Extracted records
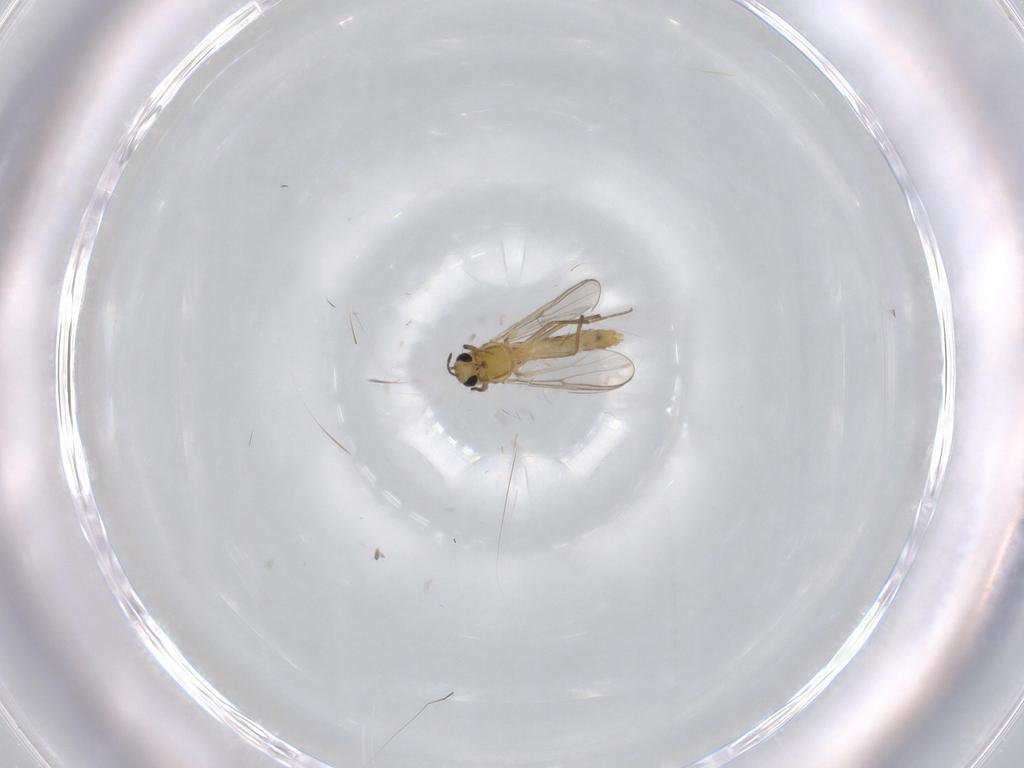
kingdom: Animalia
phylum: Arthropoda
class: Insecta
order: Diptera
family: Chironomidae
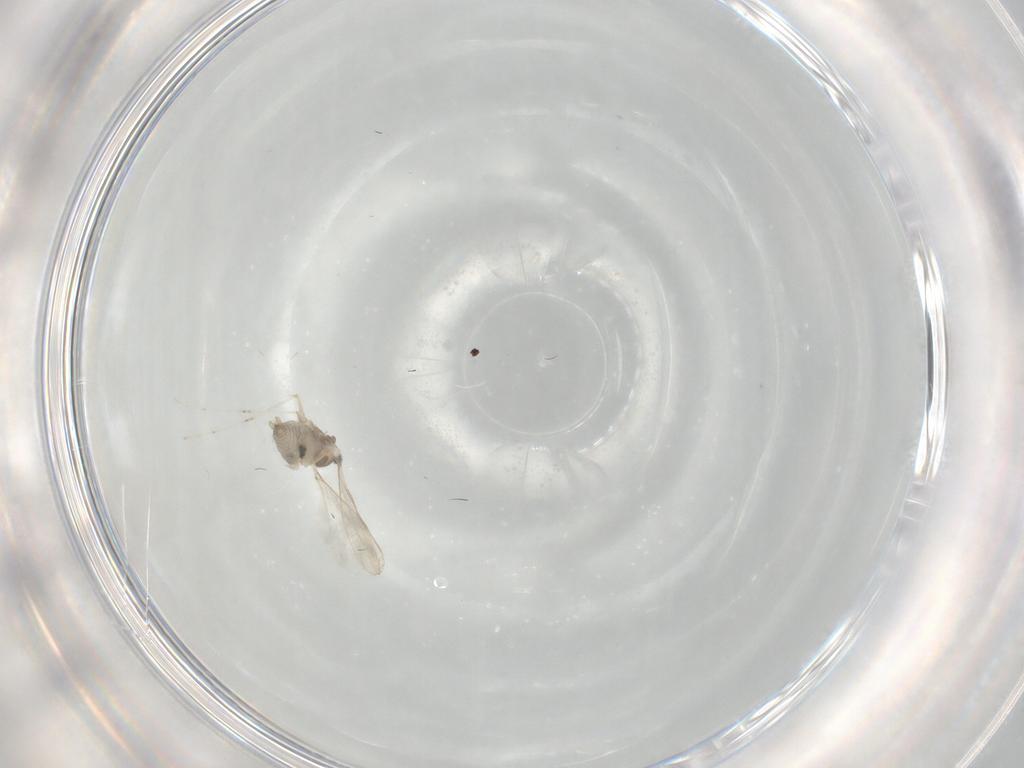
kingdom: Animalia
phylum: Arthropoda
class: Insecta
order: Diptera
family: Cecidomyiidae
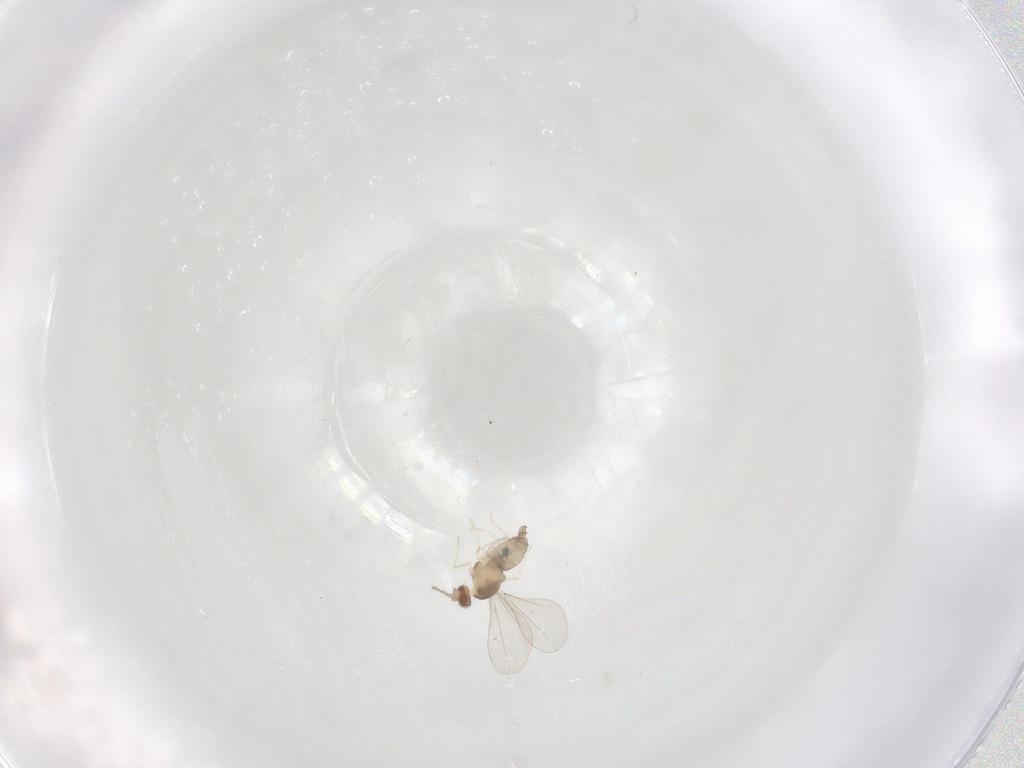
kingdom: Animalia
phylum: Arthropoda
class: Insecta
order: Diptera
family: Cecidomyiidae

SET PROBLEM: Can you repeat every line of the listing above word for word, leaving the pictures out?

WRITTEN ANSWER:
kingdom: Animalia
phylum: Arthropoda
class: Insecta
order: Diptera
family: Chironomidae
kingdom: Animalia
phylum: Arthropoda
class: Insecta
order: Diptera
family: Cecidomyiidae
kingdom: Animalia
phylum: Arthropoda
class: Insecta
order: Diptera
family: Cecidomyiidae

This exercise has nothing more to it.